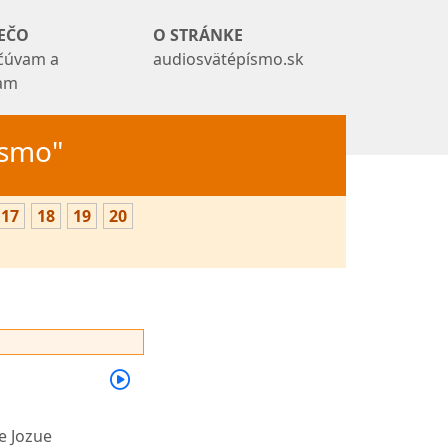
EČO
O STRÁNKE
čúvam a
audiosvätépísmo.sk
tam
Písmo"
17
18
19
20
e Jozue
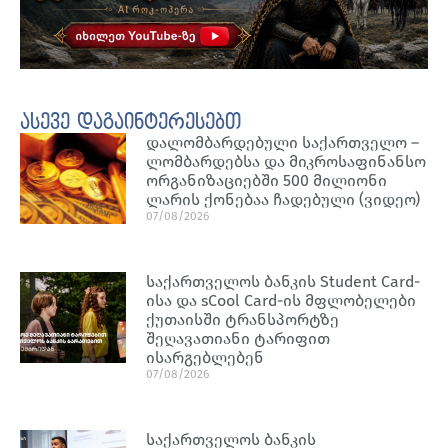
ასევე დაგაინტერესებთ
დალომბარდებული საქართველო –
ლომბარდებსა და მიკროსაფინანსო
ორგანიზაციებში 500 მილიონი
ლარის ქონებაა ჩადებული (ვიდეო)
07/08/2026
საქართველოს ბანკის Student Card-
ისა და sCool Card-ის მფლობელები
ქუთაისში ტრანსპორტზე
შეღავათიანი ტარიფით
ისარგებლებენ
07/08/2026
საქართველოს ბანკის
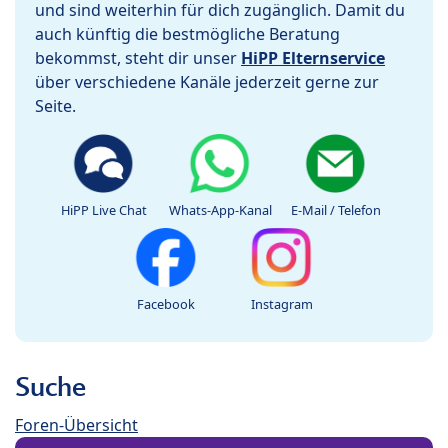
und sind weiterhin für dich zugänglich. Damit du
auch künftig die bestmögliche Beratung
bekommst, steht dir unser
HiPP Elternservice
über verschiedene Kanäle jederzeit gerne zur
Seite.
HiPP Live Chat
Whats-App-Kanal
E-Mail / Telefon
Facebook
Instagram
Suche
Foren-Übersicht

Your task — Send back, unchanged, every line of the records from the one with "Whats-App-Kanal" through the last.

Expected answer —
Whats-App-Kanal
E-Mail / Telefon
Facebook
Instagram
Suche
Foren-Übersicht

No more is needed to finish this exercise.